Réinventer la formation continue

Les mots utilisés par les DRH pendant l’atelier sont clairs : la formation continue est parfois considérée comme « scolaire », « théorique, pas assez pratique »… Et surtout, « souvent dispensée de manière ponctuelle, sans s’inscrire dans un parcours » ; et donc sans lien avec une gestion globale des compétences, tournée vers le futur des agents comme de la collectivité.

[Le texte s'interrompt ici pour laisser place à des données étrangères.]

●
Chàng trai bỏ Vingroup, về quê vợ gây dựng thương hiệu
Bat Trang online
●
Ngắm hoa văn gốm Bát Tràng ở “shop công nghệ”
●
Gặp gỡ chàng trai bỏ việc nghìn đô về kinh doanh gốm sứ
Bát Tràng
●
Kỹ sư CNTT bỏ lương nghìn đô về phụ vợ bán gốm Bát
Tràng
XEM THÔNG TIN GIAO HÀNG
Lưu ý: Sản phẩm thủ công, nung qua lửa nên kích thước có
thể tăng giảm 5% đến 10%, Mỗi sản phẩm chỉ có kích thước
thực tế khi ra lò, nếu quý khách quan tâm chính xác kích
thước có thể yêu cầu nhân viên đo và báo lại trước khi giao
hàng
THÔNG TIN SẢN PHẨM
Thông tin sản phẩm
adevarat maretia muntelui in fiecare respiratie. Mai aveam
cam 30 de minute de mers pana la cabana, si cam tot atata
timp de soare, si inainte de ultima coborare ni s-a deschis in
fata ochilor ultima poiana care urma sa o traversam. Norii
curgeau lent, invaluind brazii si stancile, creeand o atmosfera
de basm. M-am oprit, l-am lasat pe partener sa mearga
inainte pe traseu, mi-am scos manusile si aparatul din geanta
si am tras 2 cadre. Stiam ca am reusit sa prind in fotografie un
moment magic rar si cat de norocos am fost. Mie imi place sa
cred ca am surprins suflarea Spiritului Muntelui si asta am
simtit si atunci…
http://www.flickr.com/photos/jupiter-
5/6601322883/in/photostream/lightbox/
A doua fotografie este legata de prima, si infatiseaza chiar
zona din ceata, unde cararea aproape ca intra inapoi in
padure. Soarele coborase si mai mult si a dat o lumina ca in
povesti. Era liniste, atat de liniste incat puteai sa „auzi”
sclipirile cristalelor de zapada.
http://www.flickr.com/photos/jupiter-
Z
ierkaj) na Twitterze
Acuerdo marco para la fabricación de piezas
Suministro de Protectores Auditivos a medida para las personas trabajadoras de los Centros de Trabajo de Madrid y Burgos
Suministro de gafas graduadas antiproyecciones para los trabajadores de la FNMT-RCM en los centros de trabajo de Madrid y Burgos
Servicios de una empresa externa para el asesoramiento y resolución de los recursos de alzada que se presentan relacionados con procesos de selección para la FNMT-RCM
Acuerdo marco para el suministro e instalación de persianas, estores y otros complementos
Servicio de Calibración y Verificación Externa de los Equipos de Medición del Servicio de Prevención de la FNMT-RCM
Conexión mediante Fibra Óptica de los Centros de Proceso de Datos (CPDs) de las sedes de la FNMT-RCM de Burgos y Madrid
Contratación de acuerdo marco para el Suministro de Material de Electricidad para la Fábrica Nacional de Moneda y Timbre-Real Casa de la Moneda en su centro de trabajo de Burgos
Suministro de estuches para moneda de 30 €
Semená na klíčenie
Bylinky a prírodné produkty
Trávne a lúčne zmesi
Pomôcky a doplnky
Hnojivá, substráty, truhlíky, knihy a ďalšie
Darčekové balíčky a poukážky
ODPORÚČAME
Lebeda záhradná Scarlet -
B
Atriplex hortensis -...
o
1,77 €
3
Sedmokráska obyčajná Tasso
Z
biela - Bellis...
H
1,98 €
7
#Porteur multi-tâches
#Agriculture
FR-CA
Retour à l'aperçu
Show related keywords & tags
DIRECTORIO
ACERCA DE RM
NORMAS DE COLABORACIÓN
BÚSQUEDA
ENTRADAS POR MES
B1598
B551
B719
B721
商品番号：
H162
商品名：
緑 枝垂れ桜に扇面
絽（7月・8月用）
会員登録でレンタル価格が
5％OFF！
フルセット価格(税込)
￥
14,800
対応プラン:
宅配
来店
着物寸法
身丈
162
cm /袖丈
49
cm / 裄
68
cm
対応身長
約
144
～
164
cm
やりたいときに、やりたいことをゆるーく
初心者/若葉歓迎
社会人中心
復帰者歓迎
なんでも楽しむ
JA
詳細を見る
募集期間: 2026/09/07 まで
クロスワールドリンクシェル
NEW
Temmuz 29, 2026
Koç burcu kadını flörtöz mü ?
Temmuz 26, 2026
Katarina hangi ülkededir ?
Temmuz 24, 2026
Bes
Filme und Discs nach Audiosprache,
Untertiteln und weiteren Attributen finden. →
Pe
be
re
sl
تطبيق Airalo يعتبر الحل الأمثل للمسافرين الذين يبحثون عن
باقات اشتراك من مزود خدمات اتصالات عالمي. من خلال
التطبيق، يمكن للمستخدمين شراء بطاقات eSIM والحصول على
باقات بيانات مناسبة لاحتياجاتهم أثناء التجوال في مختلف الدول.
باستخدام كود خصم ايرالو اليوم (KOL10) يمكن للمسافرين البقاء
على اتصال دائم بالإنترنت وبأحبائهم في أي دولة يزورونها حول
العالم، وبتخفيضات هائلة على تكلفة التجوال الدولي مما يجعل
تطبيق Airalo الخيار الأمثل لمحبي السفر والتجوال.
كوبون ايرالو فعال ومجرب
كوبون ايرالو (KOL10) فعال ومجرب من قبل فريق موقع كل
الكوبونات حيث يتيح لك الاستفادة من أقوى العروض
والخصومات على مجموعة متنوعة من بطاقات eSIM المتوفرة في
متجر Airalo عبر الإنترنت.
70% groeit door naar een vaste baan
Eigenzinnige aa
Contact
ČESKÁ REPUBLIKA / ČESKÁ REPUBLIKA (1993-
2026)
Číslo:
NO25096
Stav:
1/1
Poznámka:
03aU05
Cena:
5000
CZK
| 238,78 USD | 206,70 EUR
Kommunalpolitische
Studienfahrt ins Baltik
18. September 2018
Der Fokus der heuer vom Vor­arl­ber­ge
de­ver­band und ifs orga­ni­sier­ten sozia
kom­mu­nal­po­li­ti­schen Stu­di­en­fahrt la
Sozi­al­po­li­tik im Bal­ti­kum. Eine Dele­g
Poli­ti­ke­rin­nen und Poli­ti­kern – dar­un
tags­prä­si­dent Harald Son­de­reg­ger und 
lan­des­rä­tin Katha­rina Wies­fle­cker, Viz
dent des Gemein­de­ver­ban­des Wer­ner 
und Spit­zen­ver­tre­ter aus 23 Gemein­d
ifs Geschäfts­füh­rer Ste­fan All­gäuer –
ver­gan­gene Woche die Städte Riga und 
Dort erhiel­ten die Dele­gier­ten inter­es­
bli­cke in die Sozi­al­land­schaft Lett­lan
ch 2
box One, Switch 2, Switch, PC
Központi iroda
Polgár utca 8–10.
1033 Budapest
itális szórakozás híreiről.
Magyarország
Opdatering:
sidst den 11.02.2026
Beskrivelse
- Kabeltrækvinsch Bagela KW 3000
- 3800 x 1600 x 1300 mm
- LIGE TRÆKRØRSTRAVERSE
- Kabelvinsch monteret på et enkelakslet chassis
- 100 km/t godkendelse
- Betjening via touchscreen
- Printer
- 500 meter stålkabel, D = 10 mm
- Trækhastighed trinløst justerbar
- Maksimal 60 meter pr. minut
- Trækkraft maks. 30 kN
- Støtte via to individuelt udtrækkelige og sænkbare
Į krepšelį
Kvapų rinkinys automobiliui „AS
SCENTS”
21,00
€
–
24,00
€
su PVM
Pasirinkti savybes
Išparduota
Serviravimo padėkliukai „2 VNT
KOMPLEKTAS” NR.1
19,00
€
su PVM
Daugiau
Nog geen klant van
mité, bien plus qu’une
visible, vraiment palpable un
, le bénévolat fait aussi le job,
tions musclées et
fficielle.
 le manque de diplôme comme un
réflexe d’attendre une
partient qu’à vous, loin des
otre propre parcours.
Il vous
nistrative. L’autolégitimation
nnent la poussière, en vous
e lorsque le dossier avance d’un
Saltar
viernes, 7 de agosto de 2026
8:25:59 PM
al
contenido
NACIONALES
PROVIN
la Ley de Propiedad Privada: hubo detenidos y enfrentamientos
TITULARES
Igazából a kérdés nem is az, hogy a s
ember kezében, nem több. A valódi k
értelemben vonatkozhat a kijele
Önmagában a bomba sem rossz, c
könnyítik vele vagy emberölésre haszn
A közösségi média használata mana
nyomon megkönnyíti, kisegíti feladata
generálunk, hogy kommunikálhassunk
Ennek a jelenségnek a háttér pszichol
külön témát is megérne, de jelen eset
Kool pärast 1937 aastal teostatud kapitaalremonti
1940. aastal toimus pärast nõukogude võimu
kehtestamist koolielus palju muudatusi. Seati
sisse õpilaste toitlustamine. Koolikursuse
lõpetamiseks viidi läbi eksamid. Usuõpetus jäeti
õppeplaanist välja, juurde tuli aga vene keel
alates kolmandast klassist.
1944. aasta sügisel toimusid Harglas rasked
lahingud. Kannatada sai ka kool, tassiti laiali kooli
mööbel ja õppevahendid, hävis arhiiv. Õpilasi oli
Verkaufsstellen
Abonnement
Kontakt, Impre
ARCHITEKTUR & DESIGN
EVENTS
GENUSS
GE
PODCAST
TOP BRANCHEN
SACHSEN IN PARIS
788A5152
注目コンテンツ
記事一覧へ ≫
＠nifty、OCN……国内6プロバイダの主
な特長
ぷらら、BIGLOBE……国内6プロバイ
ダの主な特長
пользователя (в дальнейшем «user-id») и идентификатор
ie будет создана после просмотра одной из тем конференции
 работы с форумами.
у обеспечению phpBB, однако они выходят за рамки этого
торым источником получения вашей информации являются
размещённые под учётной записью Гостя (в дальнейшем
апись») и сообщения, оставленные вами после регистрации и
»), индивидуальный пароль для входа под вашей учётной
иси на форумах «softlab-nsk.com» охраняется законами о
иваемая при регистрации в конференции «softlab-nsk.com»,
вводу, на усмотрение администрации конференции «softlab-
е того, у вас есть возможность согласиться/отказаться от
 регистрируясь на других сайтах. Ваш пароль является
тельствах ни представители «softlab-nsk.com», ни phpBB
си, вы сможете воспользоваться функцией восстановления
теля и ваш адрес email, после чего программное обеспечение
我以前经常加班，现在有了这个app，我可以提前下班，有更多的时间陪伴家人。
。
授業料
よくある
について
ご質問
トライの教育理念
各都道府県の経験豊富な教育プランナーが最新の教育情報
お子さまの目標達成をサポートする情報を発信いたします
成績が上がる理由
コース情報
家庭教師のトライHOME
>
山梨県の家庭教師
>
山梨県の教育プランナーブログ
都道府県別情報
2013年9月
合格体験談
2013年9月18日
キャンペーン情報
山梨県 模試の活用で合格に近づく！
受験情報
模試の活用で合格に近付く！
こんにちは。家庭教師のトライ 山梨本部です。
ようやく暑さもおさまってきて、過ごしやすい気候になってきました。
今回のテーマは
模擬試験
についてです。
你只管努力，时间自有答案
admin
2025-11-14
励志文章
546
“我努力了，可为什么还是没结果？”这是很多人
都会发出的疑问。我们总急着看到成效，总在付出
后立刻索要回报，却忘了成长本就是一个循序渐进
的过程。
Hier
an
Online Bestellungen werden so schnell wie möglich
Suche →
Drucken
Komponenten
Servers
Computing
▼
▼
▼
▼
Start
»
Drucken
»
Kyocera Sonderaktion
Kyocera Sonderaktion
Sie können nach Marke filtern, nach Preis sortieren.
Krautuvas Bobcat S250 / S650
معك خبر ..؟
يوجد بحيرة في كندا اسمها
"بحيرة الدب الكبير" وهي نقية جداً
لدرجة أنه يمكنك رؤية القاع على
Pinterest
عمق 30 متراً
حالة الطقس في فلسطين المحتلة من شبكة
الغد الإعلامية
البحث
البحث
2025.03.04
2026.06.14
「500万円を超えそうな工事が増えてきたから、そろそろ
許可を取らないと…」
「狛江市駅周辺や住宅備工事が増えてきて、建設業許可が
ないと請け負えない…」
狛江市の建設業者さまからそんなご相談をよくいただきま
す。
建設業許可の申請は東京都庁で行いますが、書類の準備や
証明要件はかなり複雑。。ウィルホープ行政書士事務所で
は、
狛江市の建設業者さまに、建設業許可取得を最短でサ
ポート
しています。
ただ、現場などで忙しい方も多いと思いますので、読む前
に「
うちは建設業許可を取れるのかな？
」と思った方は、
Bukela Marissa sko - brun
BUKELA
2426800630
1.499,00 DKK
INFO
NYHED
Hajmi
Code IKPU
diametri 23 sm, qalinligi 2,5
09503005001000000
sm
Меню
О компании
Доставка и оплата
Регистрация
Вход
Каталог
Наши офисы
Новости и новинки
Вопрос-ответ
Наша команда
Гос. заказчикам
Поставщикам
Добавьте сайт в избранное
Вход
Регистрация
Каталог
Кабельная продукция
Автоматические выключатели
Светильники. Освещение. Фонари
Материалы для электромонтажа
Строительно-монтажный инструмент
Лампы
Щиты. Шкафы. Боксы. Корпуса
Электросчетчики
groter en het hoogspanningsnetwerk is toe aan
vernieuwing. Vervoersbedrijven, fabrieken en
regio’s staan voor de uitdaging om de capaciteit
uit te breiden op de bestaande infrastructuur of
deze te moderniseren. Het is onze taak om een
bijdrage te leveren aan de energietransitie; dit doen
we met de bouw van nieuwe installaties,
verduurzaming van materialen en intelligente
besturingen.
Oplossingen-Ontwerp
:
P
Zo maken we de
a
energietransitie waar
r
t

En premier lieu, les DRH souhaitent donc former sur des compétences transférables. L’idée étant qu’elles résistent aux transformations technologiques : savoir-être, capacité à travailler en équipe, intelligence collective… Pour garantir l’employabilité des agents, Aurélia de Portzamparc souligne la nécessité de proposer des formations diplômantes. Ainsi,  l’agent pourrait les valoriser ailleurs. De nouvelles formes d’acquisition sont aussi imaginées ; du tutorat, de l’immersion dans d’autres métiers ou collectivités, des formations de 10 minutes par jour…

S’allier pour élargir « l’espace métier »

Pour mettre en œuvre ses idées, l’ANDRHDT parle surtout d’alliances : projet de MEDEF local, de passerelles entre collectivités voire avec le privé… Pour Aurélia de Portzamparc, l’important est de penser au-delà de la collectivité : « il faut élargir l’espace métier ».

 

Julie Desbiolles

Qui sont les contractuels et quels secteurs les recrutent ?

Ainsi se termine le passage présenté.